[Saved data entries]
+-------+

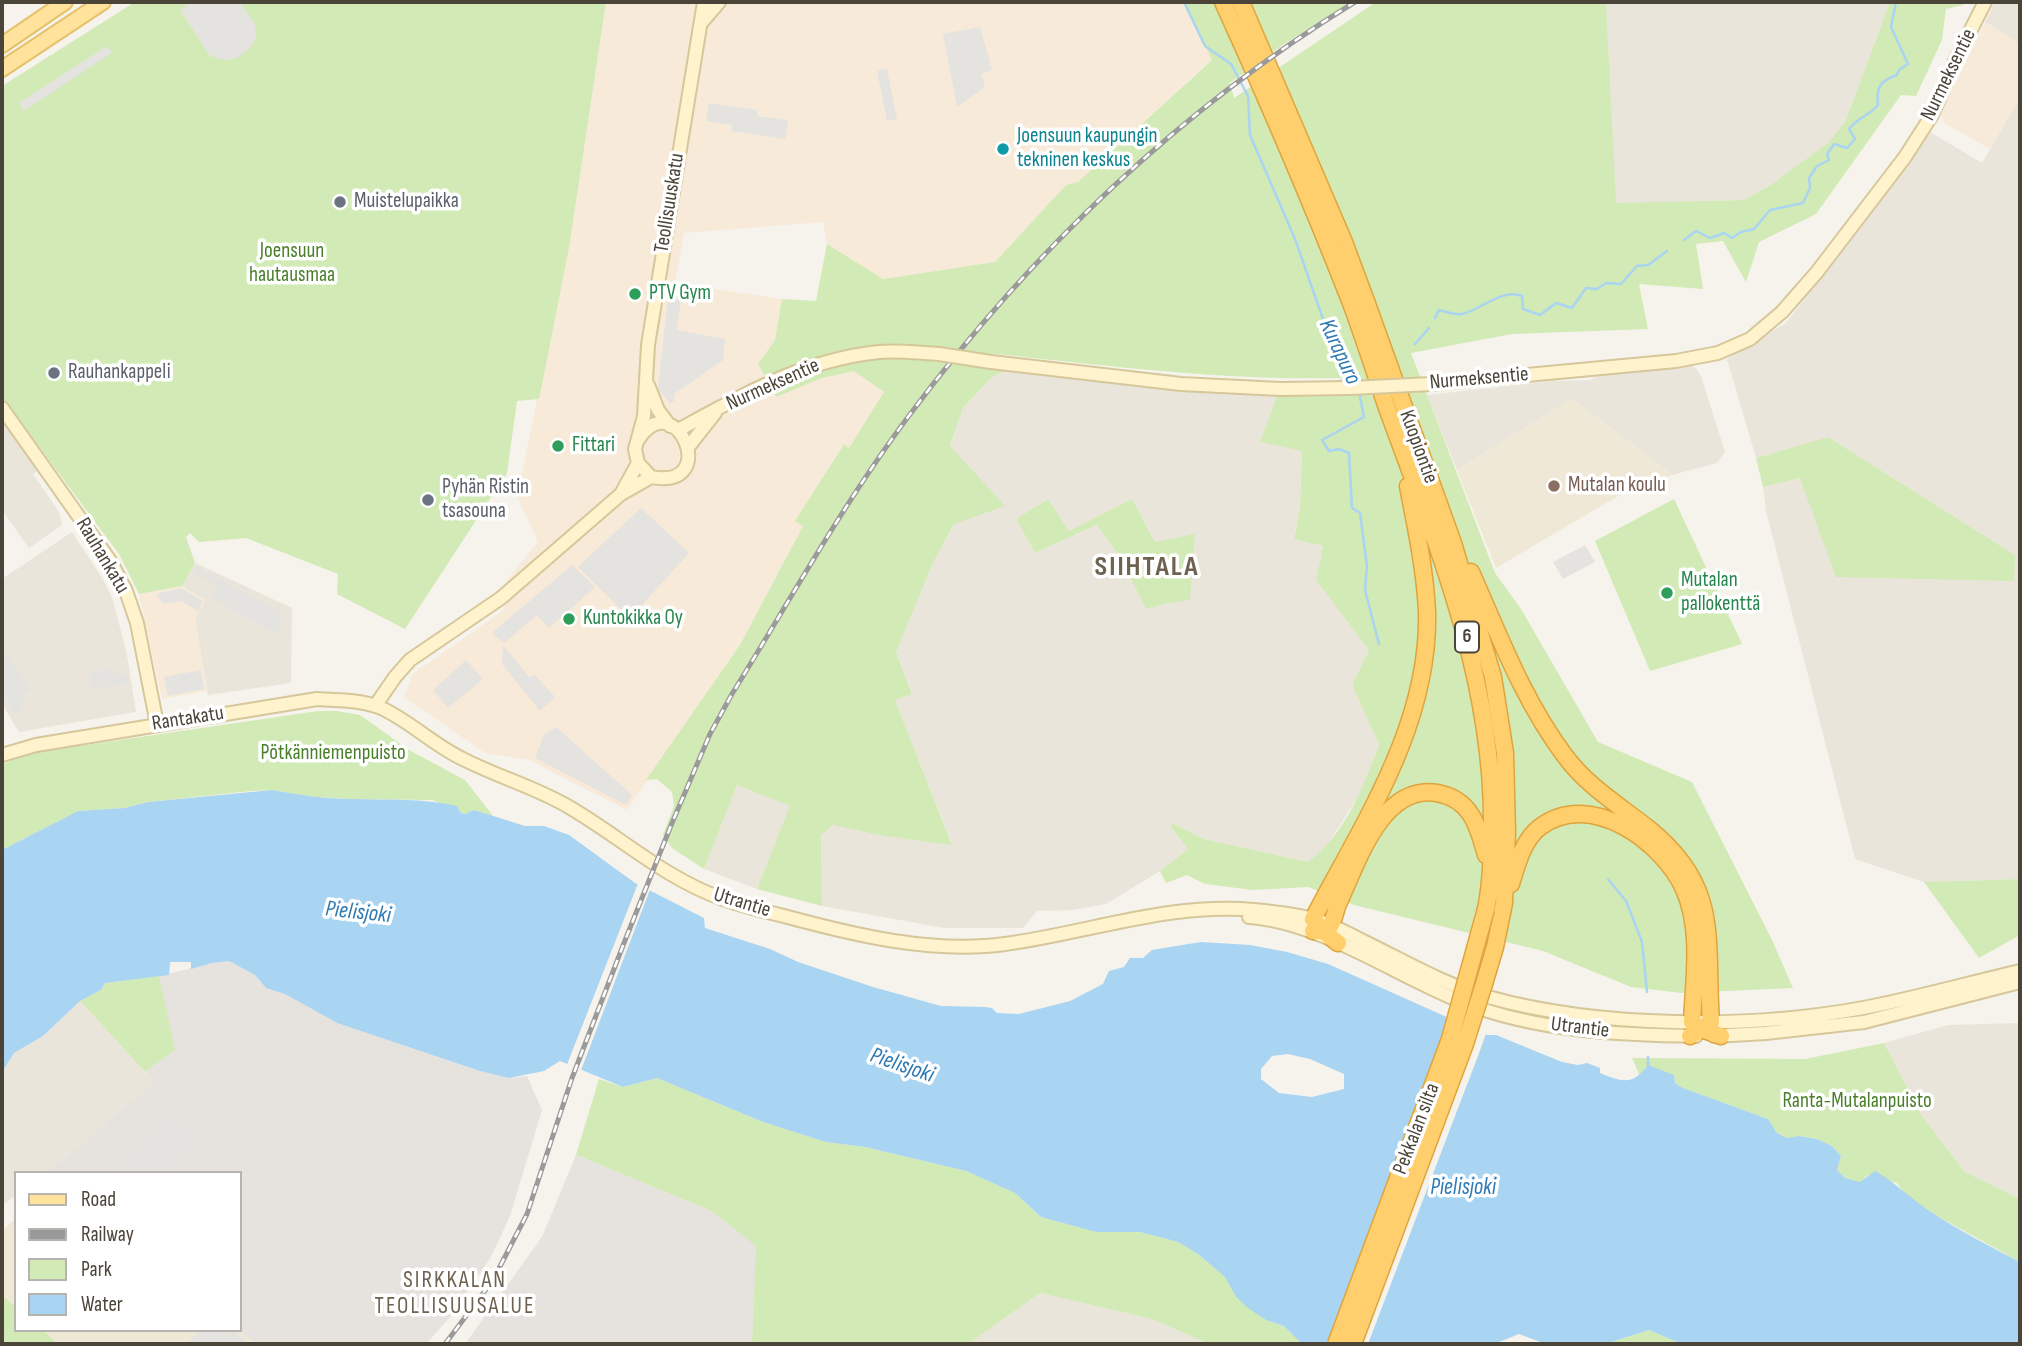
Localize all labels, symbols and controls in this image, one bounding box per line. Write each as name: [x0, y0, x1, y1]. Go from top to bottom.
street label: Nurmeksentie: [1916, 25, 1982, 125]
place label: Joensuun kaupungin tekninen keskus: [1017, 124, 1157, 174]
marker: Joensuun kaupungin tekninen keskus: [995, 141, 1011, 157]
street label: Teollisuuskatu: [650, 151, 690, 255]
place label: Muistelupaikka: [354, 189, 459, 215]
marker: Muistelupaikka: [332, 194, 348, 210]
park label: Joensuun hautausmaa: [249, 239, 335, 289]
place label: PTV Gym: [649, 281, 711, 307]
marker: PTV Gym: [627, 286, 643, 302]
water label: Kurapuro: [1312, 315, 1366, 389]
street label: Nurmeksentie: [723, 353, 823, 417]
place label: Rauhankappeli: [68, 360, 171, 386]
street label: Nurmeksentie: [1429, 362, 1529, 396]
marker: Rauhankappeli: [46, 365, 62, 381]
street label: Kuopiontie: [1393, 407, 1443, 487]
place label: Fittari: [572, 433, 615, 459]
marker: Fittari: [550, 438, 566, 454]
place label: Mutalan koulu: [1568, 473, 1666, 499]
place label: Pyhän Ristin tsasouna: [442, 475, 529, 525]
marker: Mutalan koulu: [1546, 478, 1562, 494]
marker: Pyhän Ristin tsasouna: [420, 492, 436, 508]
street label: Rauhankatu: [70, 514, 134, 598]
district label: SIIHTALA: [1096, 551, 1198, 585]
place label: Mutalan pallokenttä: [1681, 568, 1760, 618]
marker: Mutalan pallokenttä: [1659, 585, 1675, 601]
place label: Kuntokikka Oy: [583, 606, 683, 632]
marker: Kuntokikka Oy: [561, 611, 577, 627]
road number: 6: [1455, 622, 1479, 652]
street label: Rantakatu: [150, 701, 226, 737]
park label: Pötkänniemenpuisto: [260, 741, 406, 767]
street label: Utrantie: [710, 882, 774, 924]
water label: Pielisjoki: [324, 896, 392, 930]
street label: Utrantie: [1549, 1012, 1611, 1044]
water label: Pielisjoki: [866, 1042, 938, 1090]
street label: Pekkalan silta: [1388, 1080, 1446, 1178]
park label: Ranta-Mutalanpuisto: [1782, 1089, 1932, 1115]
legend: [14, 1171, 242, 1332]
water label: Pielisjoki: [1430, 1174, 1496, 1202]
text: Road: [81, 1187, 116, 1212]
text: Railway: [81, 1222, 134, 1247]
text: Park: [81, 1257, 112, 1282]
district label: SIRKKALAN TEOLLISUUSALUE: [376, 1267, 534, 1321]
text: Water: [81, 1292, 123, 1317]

+-------+

Write the records out once more, exactly as they appear, with no pictures.

Localize all labels, symbols and controls in this image, one bounding box per line. Write each as name: [x0, y0, x1, y1]. Go from top to bottom.
street label: Nurmeksentie: [1916, 25, 1982, 125]
place label: Joensuun kaupungin tekninen keskus: [1017, 124, 1157, 174]
marker: Joensuun kaupungin tekninen keskus: [995, 141, 1011, 157]
street label: Teollisuuskatu: [650, 151, 690, 255]
place label: Muistelupaikka: [354, 189, 459, 215]
marker: Muistelupaikka: [332, 194, 348, 210]
park label: Joensuun hautausmaa: [249, 239, 335, 289]
place label: PTV Gym: [649, 281, 711, 307]
marker: PTV Gym: [627, 286, 643, 302]
water label: Kurapuro: [1312, 315, 1366, 389]
street label: Nurmeksentie: [723, 353, 823, 417]
place label: Rauhankappeli: [68, 360, 171, 386]
street label: Nurmeksentie: [1429, 362, 1529, 396]
marker: Rauhankappeli: [46, 365, 62, 381]
street label: Kuopiontie: [1393, 407, 1443, 487]
place label: Fittari: [572, 433, 615, 459]
marker: Fittari: [550, 438, 566, 454]
place label: Mutalan koulu: [1568, 473, 1666, 499]
place label: Pyhän Ristin tsasouna: [442, 475, 529, 525]
marker: Mutalan koulu: [1546, 478, 1562, 494]
marker: Pyhän Ristin tsasouna: [420, 492, 436, 508]
street label: Rauhankatu: [70, 514, 134, 598]
district label: SIIHTALA: [1096, 551, 1198, 585]
place label: Mutalan pallokenttä: [1681, 568, 1760, 618]
marker: Mutalan pallokenttä: [1659, 585, 1675, 601]
place label: Kuntokikka Oy: [583, 606, 683, 632]
marker: Kuntokikka Oy: [561, 611, 577, 627]
road number: 6: [1455, 622, 1479, 652]
street label: Rantakatu: [150, 701, 226, 737]
park label: Pötkänniemenpuisto: [260, 741, 406, 767]
street label: Utrantie: [710, 882, 774, 924]
water label: Pielisjoki: [324, 896, 392, 930]
street label: Utrantie: [1549, 1012, 1611, 1044]
water label: Pielisjoki: [866, 1042, 938, 1090]
street label: Pekkalan silta: [1388, 1080, 1446, 1178]
park label: Ranta-Mutalanpuisto: [1782, 1089, 1932, 1115]
legend: [14, 1171, 242, 1332]
water label: Pielisjoki: [1430, 1174, 1496, 1202]
text: Road: [81, 1187, 116, 1212]
text: Railway: [81, 1222, 134, 1247]
text: Park: [81, 1257, 112, 1282]
district label: SIRKKALAN TEOLLISUUSALUE: [376, 1267, 534, 1321]
text: Water: [81, 1292, 123, 1317]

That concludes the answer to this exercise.